When a planet of radius $R_p$ orbits a star of radius $R_s$, the fractional dip in observed stellar flux during transit is:

$$\frac{\Delta F}{F} = \left(\frac{R_p}{R_s}\right)^2$$

The duration of the transit $T$ depends on the orbital period $P$, stellar radius $R_s$, and semi-major axis $a$:

$$T \approx \frac{P \cdot R_s}{\pi \cdot a}$$

Kepler measures stellar brightness continuously. A transit event appears as a periodic, symmetric dip in the light curve $F(t)$.


Pipeline

1. Data Engineering: Raw Pixels to Clean Flux

Raw Kepler data arrives as Target Pixel Files (TPFs) — 2D arrays of pixel intensities over time. Let $I(x, y, t)$ denote the intensity (electrons/s) at pixel $(x, y)$ and time $t$.

Background Subtraction

Background signal $B(x, y, t)$ is estimated from pixels not containing the target star and subtracted:

$$I_{\text{cal}}(x, y, t) = I(x, y, t) - B(x, y, t)$$

Flat-Field Correction

Pixel-level sensitivity variations are corrected using a flat-field factor $F(x, y)$:

$$I_{\text{flat}}(x, y, t) = \frac{I_{\text{cal}}(x, y, t)}{F(x, y)}$$

Aperture Photometry

Flux is extracted by summing calibrated intensities over an optimal aperture $\mathcal{A}^*$:

$$F_{\text{raw}}(t) = \sum_{(x,y) \in \mathcal{A}} I_{\text{flat}}(x, y, t)$$

The optimal aperture maximises the signal-to-noise ratio:

$$\mathcal{A}^* = \arg\max_{\mathcal{A}} \frac{\sum_{(x,y) \in \mathcal{A}} I_{\text{flat}}(x, y, t)}{\sum_{(x,y) \in \mathcal{A}} \sigma^2(x, y, t)}$$

where $\sigma^2(x, y, t)$ is the per-pixel noise variance (photon + read noise).

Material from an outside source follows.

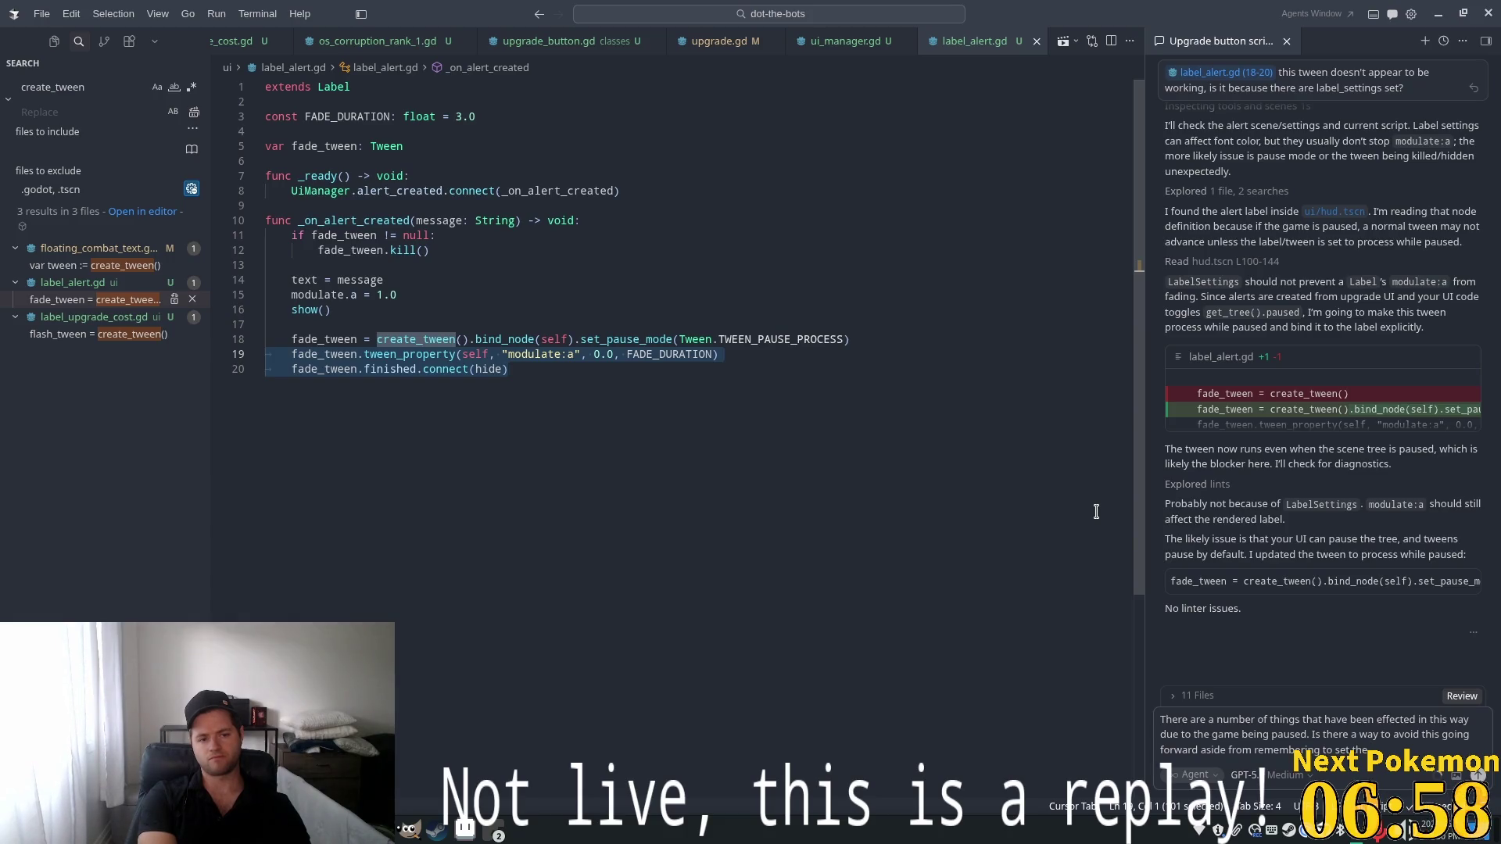
type("pause mode for")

Noise Modelling and Detrending

The observed flux contains both systematic and random noise:

$$F_{\text{obs}}(t) = F_{\text{true}}(t) + N_{\text{sys}}(t) + N_{\text{rand}}(t)$$

Systematic noise is modelled as a linear combination of regressors via a design matrix $\mathbf{X}(t)$:

$$N_{\text{sys}}(t) = \mathbf{X}(t) \cdot \boldsymbol{\beta}$$

PCA is applied to reduce the dimensionality of $\mathbf{X}$:

$$\mathbf{X} = \mathbf{U} \cdot \boldsymbol{\Sigma} \cdot \mathbf{V}^T$$

The corrected flux is then:

$$F_{\text{corr}}(t) = F_{\text{obs}}(t) - \mathbf{X}(t) \cdot \boldsymbol{\beta}$$

Uncertainty is propagated as:

$$\sigma^2_F = \sigma^2_{\text{obs}} + \sum_{i=1}^k \left(\frac{\partial F_{\text{corr}}}{\partial X_i} \cdot \sigma_{X_i}\right)^2$$

Pixel Response Function

The observed flux is shaped not just by astrophysical signals but by the instrument's Pixel Response Function (PRF):

$$F(t) = \iint I(x, y, t) \cdot \text{PRF}(x, y) , dx , dy$$

The PRF encodes the optical and electronic response of the detector, including the Point Spread Function (PSF). Residual PRF systematics are implicitly absorbed by the classifiers during training.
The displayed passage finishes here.